RAW DATA Block Start

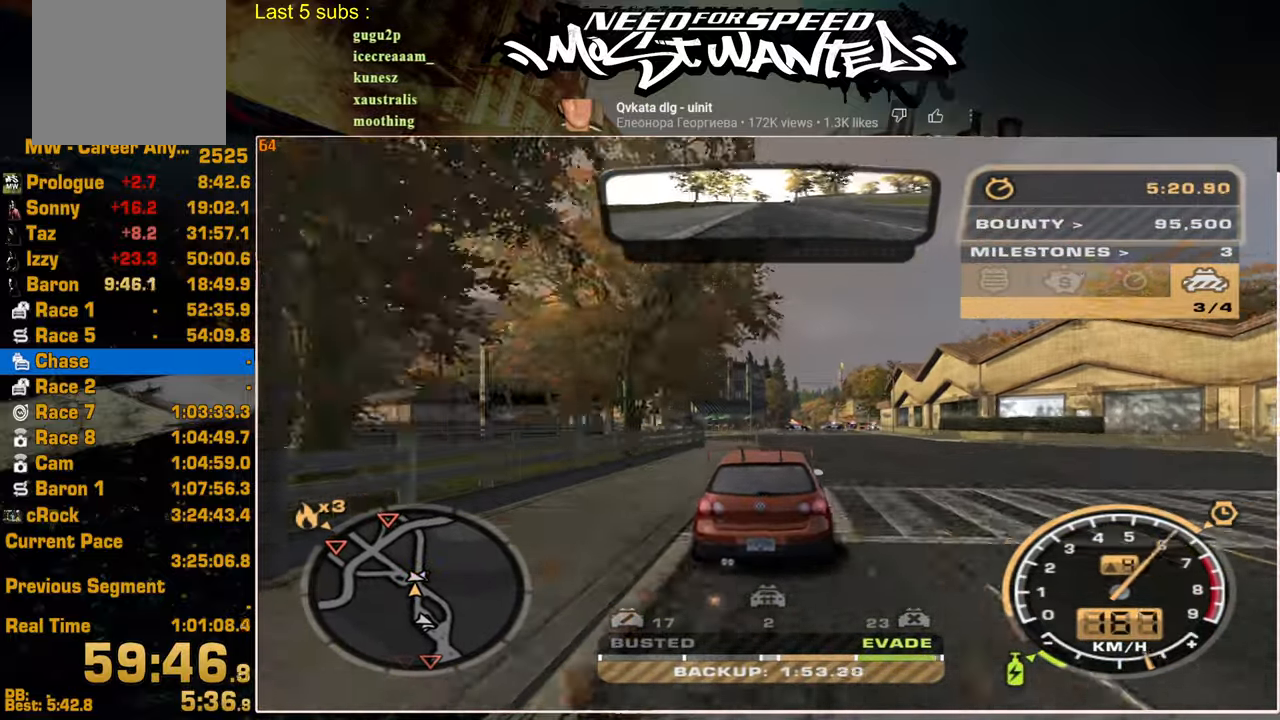
{"buttons": ["R2"], "left_stick": "center", "right_stick": "center", "events": []}
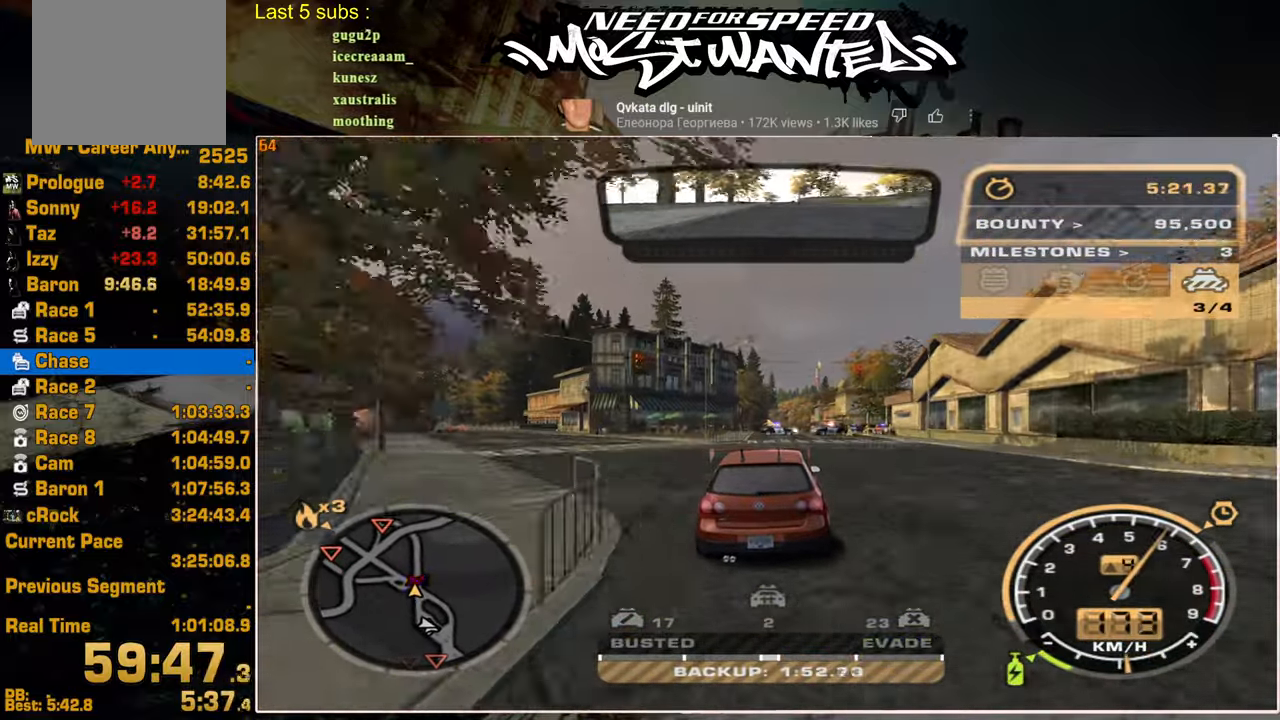
{"buttons": ["R2"], "left_stick": "center", "right_stick": "center", "events": []}
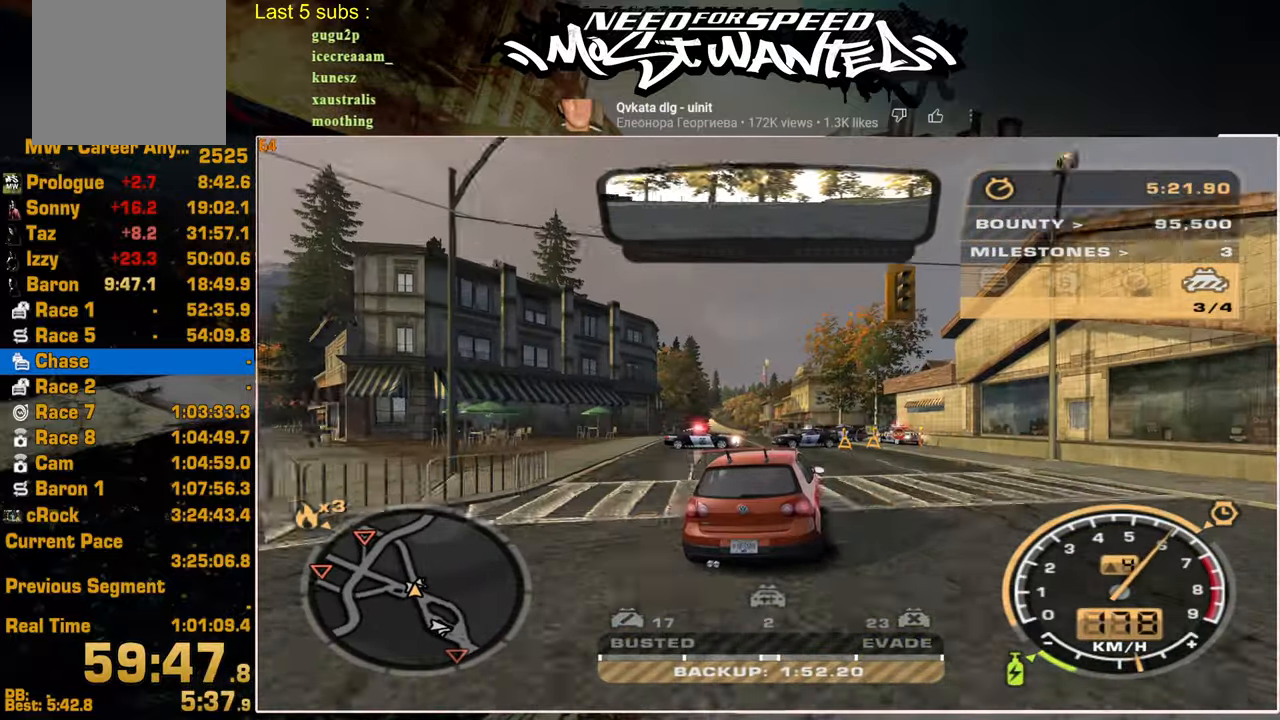
{"buttons": ["R2"], "left_stick": "center", "right_stick": "center", "events": [[217, "R1", "down"], [334, "R1", "up"]]}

RAW DATA Block End

In the copy, omit the pictures and give every line of the data exactly.

{"buttons": ["R2"], "left_stick": "center", "right_stick": "center", "events": []}
{"buttons": ["R2"], "left_stick": "center", "right_stick": "center", "events": []}
{"buttons": ["R2"], "left_stick": "center", "right_stick": "center", "events": [[217, "R1", "down"], [334, "R1", "up"]]}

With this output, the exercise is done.